* TASK TO COMPLETE:
Look through the data below, and copy each line that carries the word "ознакомления".

* Dataset items:
════════════════

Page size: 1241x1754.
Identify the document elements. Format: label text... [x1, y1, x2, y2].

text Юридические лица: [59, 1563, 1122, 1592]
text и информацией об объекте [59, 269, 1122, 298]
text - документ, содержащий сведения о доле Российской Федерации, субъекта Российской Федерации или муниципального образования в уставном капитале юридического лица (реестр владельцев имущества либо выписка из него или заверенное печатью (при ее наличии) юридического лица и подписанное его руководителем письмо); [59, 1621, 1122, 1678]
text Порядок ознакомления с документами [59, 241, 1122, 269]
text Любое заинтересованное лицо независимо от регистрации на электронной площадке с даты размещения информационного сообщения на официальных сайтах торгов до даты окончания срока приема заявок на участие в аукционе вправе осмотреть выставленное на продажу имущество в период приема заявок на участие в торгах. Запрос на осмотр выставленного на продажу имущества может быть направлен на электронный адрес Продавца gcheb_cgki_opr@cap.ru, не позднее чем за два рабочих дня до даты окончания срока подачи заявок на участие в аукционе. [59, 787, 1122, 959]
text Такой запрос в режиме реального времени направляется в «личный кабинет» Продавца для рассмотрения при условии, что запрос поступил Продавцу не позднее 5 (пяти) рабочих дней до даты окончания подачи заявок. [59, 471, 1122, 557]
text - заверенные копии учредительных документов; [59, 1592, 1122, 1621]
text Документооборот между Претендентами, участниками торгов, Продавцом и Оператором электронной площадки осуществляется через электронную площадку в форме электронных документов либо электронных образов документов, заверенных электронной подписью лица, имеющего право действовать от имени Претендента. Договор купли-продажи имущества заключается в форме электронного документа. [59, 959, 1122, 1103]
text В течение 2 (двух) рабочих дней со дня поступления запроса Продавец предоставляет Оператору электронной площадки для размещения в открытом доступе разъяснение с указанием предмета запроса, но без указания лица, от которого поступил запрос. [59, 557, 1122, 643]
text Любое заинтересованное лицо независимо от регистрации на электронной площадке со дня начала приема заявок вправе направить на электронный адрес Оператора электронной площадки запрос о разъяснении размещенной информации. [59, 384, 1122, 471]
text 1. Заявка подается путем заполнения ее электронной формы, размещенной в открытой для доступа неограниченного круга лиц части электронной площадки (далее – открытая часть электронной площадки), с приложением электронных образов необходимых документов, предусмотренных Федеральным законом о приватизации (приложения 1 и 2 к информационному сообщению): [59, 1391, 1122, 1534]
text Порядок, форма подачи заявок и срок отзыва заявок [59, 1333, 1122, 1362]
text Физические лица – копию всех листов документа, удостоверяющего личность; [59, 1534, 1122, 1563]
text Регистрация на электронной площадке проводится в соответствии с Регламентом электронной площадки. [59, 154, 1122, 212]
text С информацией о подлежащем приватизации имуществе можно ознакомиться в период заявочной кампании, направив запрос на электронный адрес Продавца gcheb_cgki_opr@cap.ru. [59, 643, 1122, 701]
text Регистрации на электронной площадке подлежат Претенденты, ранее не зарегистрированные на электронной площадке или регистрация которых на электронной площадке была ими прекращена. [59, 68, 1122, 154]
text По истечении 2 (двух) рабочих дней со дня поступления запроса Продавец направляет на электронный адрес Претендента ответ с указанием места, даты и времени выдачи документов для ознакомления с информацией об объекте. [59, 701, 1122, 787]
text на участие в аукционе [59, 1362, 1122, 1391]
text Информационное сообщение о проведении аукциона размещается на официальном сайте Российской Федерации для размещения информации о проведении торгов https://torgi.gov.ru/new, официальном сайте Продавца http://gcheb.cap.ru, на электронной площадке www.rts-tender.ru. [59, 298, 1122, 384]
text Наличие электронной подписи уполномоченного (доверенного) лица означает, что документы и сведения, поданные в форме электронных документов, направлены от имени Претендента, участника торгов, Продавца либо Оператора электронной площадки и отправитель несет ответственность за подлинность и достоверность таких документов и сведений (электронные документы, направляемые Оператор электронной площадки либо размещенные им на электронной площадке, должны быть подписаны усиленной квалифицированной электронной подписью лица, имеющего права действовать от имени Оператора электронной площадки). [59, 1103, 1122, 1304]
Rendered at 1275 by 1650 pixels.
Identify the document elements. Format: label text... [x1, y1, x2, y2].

════════════════

* SOLUTION:
text Порядок ознакомления с документами [59, 241, 1122, 269]
text По истечении 2 (двух) рабочих дней со дня поступления запроса Продавец направляет на электронный адрес Претендента ответ с указанием места, даты и времени выдачи документов для ознакомления с информацией об объекте. [59, 701, 1122, 787]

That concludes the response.